His face was sharp, clean and built for boardrooms, a face that made you forget what you were about to say, then resent him for it.

He stopped about two feet from me. His gaze dropped from my face and landed below my chin, and every nerve in my body went off at once.

I crossed my arms over my chest. "Excuse me?"

He looked at me like I’d lost my mind. Then he scoffed, a short exhale through his nose, and lifted his hand.

His fingers caught the pendant at my throat and turned it in the gray light from the window.

The chain pulled gently against the back of my neck, and his knuckles grazed the skin just below my collarbone as the necklace shifted.

I forgot how to swallow.

He studied the pendant for a long time. Turned it over. Ran his thumb across the face of it. When he let it drop back against my skin, the small weight of it felt different from how it had five seconds ago, heavier, as if his hands had left something on it.

"This was my mother’s necklace," he said. The boredom was gone. His voice was the same low register, but there was a blade in it now, cutting me with its underlying sharpness. "It’s been in family portraits going back three generations. How do you have it?"

"She gave it to me."

"She gave it to you."

"Yes. Near the end. She clasped it on me herself."

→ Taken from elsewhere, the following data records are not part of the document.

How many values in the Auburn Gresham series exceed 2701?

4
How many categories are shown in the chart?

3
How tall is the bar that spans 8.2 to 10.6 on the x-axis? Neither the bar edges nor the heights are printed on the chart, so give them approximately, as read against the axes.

He watched me. I tried not to squirm.

"My mother," he said, slow, "gave a family heirloom to her gardener."

"Housekeeper. And gardener. And yes, she did."

"How convenient."

That one hit me square in the chest, and the heat climbed up the back of my neck all over again, except this time it wasn't embarrassment. "Mr. Whitlock, your mother gave me this necklace of her own free will. I didn’t ask for it. I wouldn’t have.

She wanted me to have it, and I am telling you the truth. "

"Even a thief will insist they’re not one," he said. "And I’m supposed to just take your word."

"I’m not asking you to take my word." My voice stayed level, but my hands were shaking at my sides and I pressed them flat against my thighs to keep them still. "I’m telling you to check. Call the estate. Call Mr. Hollis. The butler stood right there in the room and watched her put it on me. You want proof, go get it. But don’t stand here and call me a thief when you weren’t even there. "

I don’t know what I expected. An apology would have been nice. Recognition, even, that I was a person who had loved his mother too and was standing in his glass tower trying very hard not to fall apart.